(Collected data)

%%

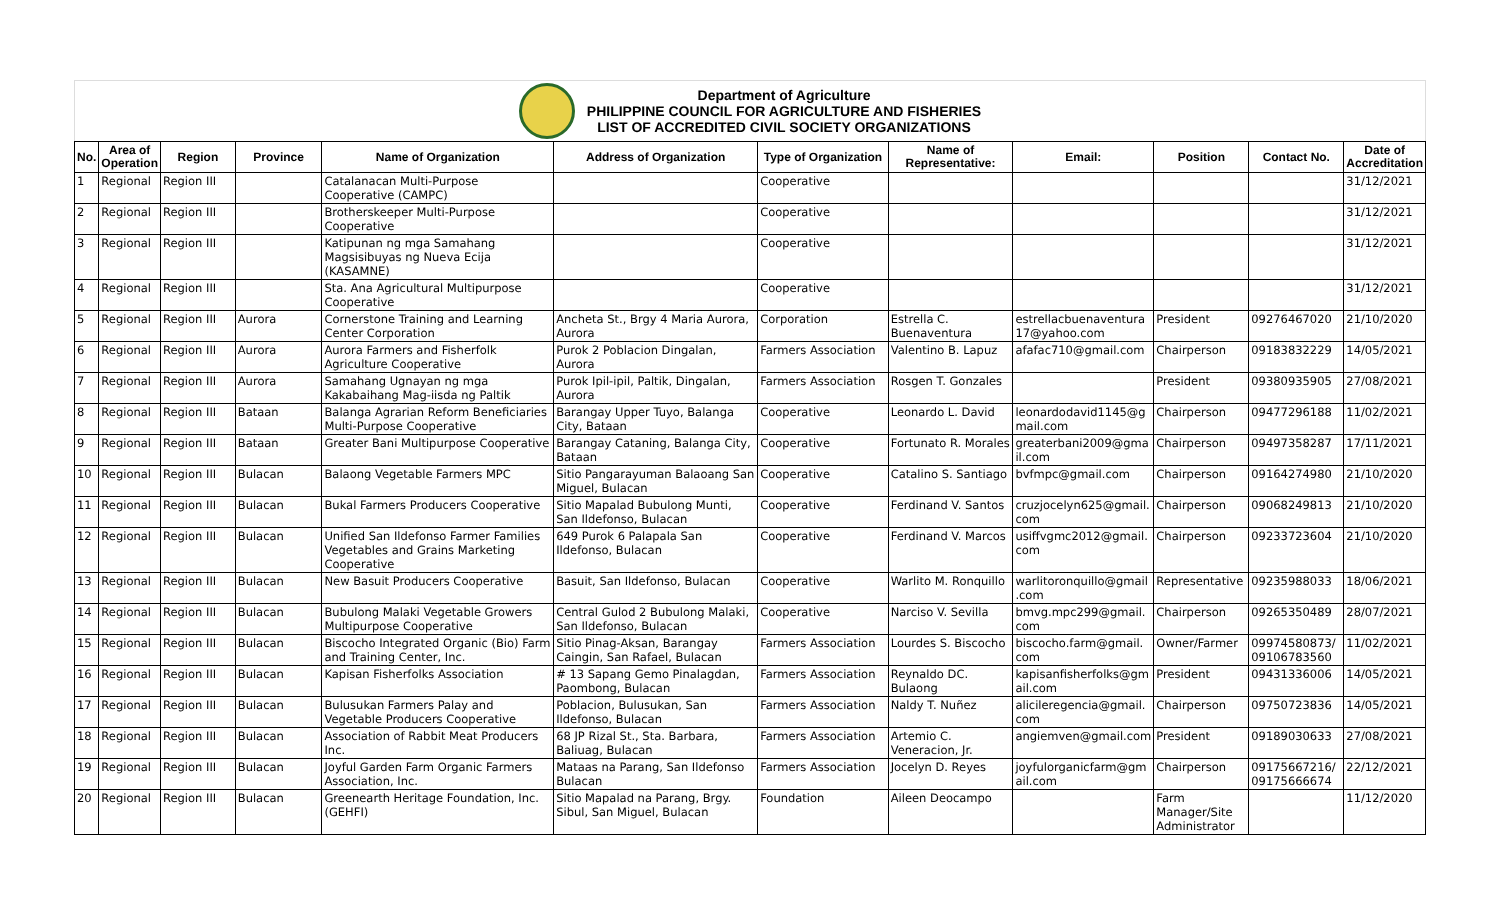Department of Agriculture
PHILIPPINE COUNCIL FOR AGRICULTURE AND FISHERIES
LIST OF ACCREDITED CIVIL SOCIETY ORGANIZATIONS
| No. | Area of Operation | Region | Province | Name of Organization | Address of Organization | Type of Organization | Name of Representative: | Email: | Position | Contact No. | Date of Accreditation |
| --- | --- | --- | --- | --- | --- | --- | --- | --- | --- | --- | --- |
| 1 | Regional | Region III | | Catalanacan Multi-Purpose Cooperative (CAMPC) | | Cooperative | | | | | 31/12/2021 |
| 2 | Regional | Region III | | Brotherskeeper Multi-Purpose Cooperative | | Cooperative | | | | | 31/12/2021 |
| 3 | Regional | Region III | | Katipunan ng mga Samahang Magsisibuyas ng Nueva Ecija (KASAMNE) | | Cooperative | | | | | 31/12/2021 |
| 4 | Regional | Region III | | Sta. Ana Agricultural Multipurpose Cooperative | | Cooperative | | | | | 31/12/2021 |
| 5 | Regional | Region III | Aurora | Cornerstone Training and Learning Center Corporation | Ancheta St., Brgy 4 Maria Aurora, Aurora | Corporation | Estrella C. Buenaventura | estrellacbuenaventura 17@yahoo.com | President | 09276467020 | 21/10/2020 |
| 6 | Regional | Region III | Aurora | Aurora Farmers and Fisherfolk Agriculture Cooperative | Purok 2 Poblacion Dingalan, Aurora | Farmers Association | Valentino B. Lapuz | afafac710@gmail.com | Chairperson | 09183832229 | 14/05/2021 |
| 7 | Regional | Region III | Aurora | Samahang Ugnayan ng mga Kakabaihang Mag-iisda ng Paltik | Purok Ipil-ipil, Paltik, Dingalan, Aurora | Farmers Association | Rosgen T. Gonzales | | President | 09380935905 | 27/08/2021 |
| 8 | Regional | Region III | Bataan | Balanga Agrarian Reform Beneficiaries Multi-Purpose Cooperative | Barangay Upper Tuyo, Balanga City, Bataan | Cooperative | Leonardo L. David | leonardodavid1145@g mail.com | Chairperson | 09477296188 | 11/02/2021 |
| 9 | Regional | Region III | Bataan | Greater Bani Multipurpose Cooperative | Barangay Cataning, Balanga City, Bataan | Cooperative | Fortunato R. Morales | greaterbani2009@gma il.com | Chairperson | 09497358287 | 17/11/2021 |
| 10 | Regional | Region III | Bulacan | Balaong Vegetable Farmers MPC | Sitio Pangarayuman Balaoang San Miguel, Bulacan | Cooperative | Catalino S. Santiago | bvfmpc@gmail.com | Chairperson | 09164274980 | 21/10/2020 |
| 11 | Regional | Region III | Bulacan | Bukal Farmers Producers Cooperative | Sitio Mapalad Bubulong Munti, San Ildefonso, Bulacan | Cooperative | Ferdinand V. Santos | cruzjocelyn625@gmail. com | Chairperson | 09068249813 | 21/10/2020 |
| 12 | Regional | Region III | Bulacan | Unified San Ildefonso Farmer Families Vegetables and Grains Marketing Cooperative | 649 Purok 6 Palapala San Ildefonso, Bulacan | Cooperative | Ferdinand V. Marcos | usiffvgmc2012@gmail. com | Chairperson | 09233723604 | 21/10/2020 |
| 13 | Regional | Region III | Bulacan | New Basuit Producers Cooperative | Basuit, San Ildefonso, Bulacan | Cooperative | Warlito M. Ronquillo | warlitoronquillo@gmail .com | Representative | 09235988033 | 18/06/2021 |
| 14 | Regional | Region III | Bulacan | Bubulong Malaki Vegetable Growers Multipurpose Cooperative | Central Gulod 2 Bubulong Malaki, San Ildefonso, Bulacan | Cooperative | Narciso V. Sevilla | bmvg.mpc299@gmail. com | Chairperson | 09265350489 | 28/07/2021 |
| 15 | Regional | Region III | Bulacan | Biscocho Integrated Organic (Bio) Farm and Training Center, Inc. | Sitio Pinag-Aksan, Barangay Caingin, San Rafael, Bulacan | Farmers Association | Lourdes S. Biscocho | biscocho.farm@gmail. com | Owner/Farmer | 09974580873/ 09106783560 | 11/02/2021 |
| 16 | Regional | Region III | Bulacan | Kapisan Fisherfolks Association | # 13 Sapang Gemo Pinalagdan, Paombong, Bulacan | Farmers Association | Reynaldo DC. Bulaong | kapisanfisherfolks@gm ail.com | President | 09431336006 | 14/05/2021 |
| 17 | Regional | Region III | Bulacan | Bulusukan Farmers Palay and Vegetable Producers Cooperative | Poblacion, Bulusukan, San Ildefonso, Bulacan | Farmers Association | Naldy T. Nuñez | alicileregencia@gmail. com | Chairperson | 09750723836 | 14/05/2021 |
| 18 | Regional | Region III | Bulacan | Association of Rabbit Meat Producers Inc. | 68 JP Rizal St., Sta. Barbara, Baliuag, Bulacan | Farmers Association | Artemio C. Veneracion, Jr. | angiemven@gmail.com | President | 09189030633 | 27/08/2021 |
| 19 | Regional | Region III | Bulacan | Joyful Garden Farm Organic Farmers Association, Inc. | Mataas na Parang, San Ildefonso Bulacan | Farmers Association | Jocelyn D. Reyes | joyfulorganicfarm@gm ail.com | Chairperson | 09175667216/ 09175666674 | 22/12/2021 |
| 20 | Regional | Region III | Bulacan | Greenearth Heritage Foundation, Inc. (GEHFI) | Sitio Mapalad na Parang, Brgy. Sibul, San Miguel, Bulacan | Foundation | Aileen Deocampo | | Farm Manager/Site Administrator | | 11/12/2020 |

%%

Could you output exactly the lines from the one containing "09175666674 | 22/12/2021 |" to the end of the entries above, both included, and no others?

| 19 | Regional | Region III | Bulacan | Joyful Garden Farm Organic Farmers Association, Inc. | Mataas na Parang, San Ildefonso Bulacan | Farmers Association | Jocelyn D. Reyes | joyfulorganicfarm@gm ail.com | Chairperson | 09175667216/ 09175666674 | 22/12/2021 |
| 20 | Regional | Region III | Bulacan | Greenearth Heritage Foundation, Inc. (GEHFI) | Sitio Mapalad na Parang, Brgy. Sibul, San Miguel, Bulacan | Foundation | Aileen Deocampo | | Farm Manager/Site Administrator | | 11/12/2020 |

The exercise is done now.